Copyright Law ia already dancing around a gray area as far as images are concerned, maybe it just got grayer. Middle value gray, LOL.

Joel Fletcher said...

Yes indeed James, any artist that works with traditional media is making something superior to this AI stuff. Art made with mind, hands, and heart will always be better. As impressive as this AI art is, it is still just pixels. Hard to compare to an original painting made with real materials, made with human love.

broker12 said...

Color me old fashioned, but this is for lazy mechanics . . . a guy who replaces oil filters . . . doesn't really do anything or fix anything. It will never replace art. There is something about "making art" that stirs an artist's "insides." Art and music are the language of the soul. The soul has no words, and thus, art and music are the only ways it can speak. Code stored on a chip will never replace the voice and passion of the soul.

James Gurney said...

MerylAnn, glad you brought that up. I recently read an article saying that AI art can't be copyrighted:
I'm not aware of any rulings or legislation about whether the style associated with a person's name can be copyrighted.

MerylAnnB said...

James, a quote from the article you linked:

"So if someone tried to copyright a similar work by arguing it was a product of their own creativity executed by a machine, the outcome might look different." (ie in this context, "different" seems to mean that it might be copyrightable.)

I'm heavily involved in a website where we constantly must stay as aware as we can about copyrights on images...from my experience plus what I read in your linked article, my tendency is to think that --in this example -- you would own the copyright on any AI image which was specifically directed to be "in the style of James Gurney."

And that would make sense to me (although granted, not all copyright law, or even other laws, seem to be required to always make sense!)

Someone will have to test this out, hopefully not you, but you could be the beneficiary of the test results! ;-)

waronmars said...

Hi James,
I completely forgot to add the link! Here it is:

-Jenna Drummond

Timothy Bollenbaugh said...

I'm not as technologically adept or informed as all of you. Something helpful to consider is Norman Rockwell's opinion of what makes a work go over is that if he loves it and experiences it, and remains true to it, giving the process 110%, then the feeling and meaning will come through, the audience will experience it.
AI will certainly make hoards of stuff people will devour. Maybe our question is whether people will want something they can warm up to and will they be able to distinguish the two.
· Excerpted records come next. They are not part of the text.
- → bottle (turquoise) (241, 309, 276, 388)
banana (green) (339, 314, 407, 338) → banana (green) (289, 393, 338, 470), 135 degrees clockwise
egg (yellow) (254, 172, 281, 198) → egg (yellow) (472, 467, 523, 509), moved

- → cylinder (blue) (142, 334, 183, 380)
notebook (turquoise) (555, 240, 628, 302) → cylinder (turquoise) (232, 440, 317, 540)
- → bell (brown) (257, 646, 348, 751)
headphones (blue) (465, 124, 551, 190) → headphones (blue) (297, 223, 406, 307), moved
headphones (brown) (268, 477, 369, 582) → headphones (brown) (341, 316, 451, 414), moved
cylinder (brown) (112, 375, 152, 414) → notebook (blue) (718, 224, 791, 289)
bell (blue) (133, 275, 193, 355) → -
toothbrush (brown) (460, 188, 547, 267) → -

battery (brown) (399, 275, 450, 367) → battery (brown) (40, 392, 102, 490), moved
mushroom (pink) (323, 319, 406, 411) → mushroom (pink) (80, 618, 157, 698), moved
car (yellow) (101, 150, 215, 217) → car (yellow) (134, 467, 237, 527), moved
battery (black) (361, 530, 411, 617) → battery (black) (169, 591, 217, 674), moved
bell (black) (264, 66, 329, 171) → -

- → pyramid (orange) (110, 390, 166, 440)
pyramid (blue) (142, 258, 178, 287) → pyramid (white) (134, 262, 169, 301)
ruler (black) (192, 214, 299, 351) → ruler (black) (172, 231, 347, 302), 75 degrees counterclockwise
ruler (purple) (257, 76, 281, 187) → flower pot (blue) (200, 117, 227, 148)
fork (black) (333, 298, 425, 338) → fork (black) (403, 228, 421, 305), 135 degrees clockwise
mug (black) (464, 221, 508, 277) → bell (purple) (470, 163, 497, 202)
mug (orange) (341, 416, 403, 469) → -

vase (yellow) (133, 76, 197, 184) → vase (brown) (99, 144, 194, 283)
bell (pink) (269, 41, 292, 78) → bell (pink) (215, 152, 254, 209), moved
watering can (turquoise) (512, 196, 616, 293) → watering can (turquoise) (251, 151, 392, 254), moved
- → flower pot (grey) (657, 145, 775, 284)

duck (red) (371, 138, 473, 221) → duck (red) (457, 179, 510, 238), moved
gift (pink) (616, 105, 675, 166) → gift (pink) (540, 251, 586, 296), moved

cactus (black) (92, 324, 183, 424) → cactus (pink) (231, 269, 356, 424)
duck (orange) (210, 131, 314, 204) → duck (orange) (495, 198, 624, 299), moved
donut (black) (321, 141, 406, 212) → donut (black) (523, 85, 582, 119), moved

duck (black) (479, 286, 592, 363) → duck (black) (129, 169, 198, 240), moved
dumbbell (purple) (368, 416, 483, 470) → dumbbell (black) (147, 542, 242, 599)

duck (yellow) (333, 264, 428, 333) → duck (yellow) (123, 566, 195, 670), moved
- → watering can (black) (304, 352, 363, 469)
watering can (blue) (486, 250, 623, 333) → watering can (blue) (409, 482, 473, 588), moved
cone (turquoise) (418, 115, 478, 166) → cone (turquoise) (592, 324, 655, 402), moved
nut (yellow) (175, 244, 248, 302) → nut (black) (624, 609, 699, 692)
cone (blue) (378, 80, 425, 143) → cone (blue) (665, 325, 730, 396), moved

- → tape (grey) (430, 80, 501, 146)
And, can AI someday be informed enough about emotion and sentiment to come imperceptibly close?
Again, I wouldn't speculate, myself. But this comes to mind.

James Gurney said...

Timothy, I think you've put your finger on the core issue. What does art provide us when it is created by a living human being? What is it missing when it's made purely by an algorithm? (I know, humans write the code and the prompts.) I think we'll have to grapple with those questions as this technology develops in its sophistication and its commercial delivery formats.

Gibbigabs said...

I think a lot of people are failing to realize that this is not the equivalent of creating a robot that will automatically generate masterpieces, but more of the visuala-art equivalent of auto-tune. Those people who said “digital art isn’t really art because the computer does everything for you”… well they’re about to be right. Anyone with any idea and 0 skill will be able to create art using Dall-E. For better or worse, that’s where we’re headed now. Hold on to your butts.

D said...

I'm sure you're probably tired of seeing things generated in your name by now, but I got a kick out of this image I generated with Dall-E 2 and enhanced using some older AI tools. Jurassic Park in the style of James Gurney:


James Gurney said...

Thanks, Doug, I got a kick out of it. That one was closer to my style than usual, though I'm not sure about the dinosaur. Seems to be a cross between a tyrannosaur and a ceratopsian.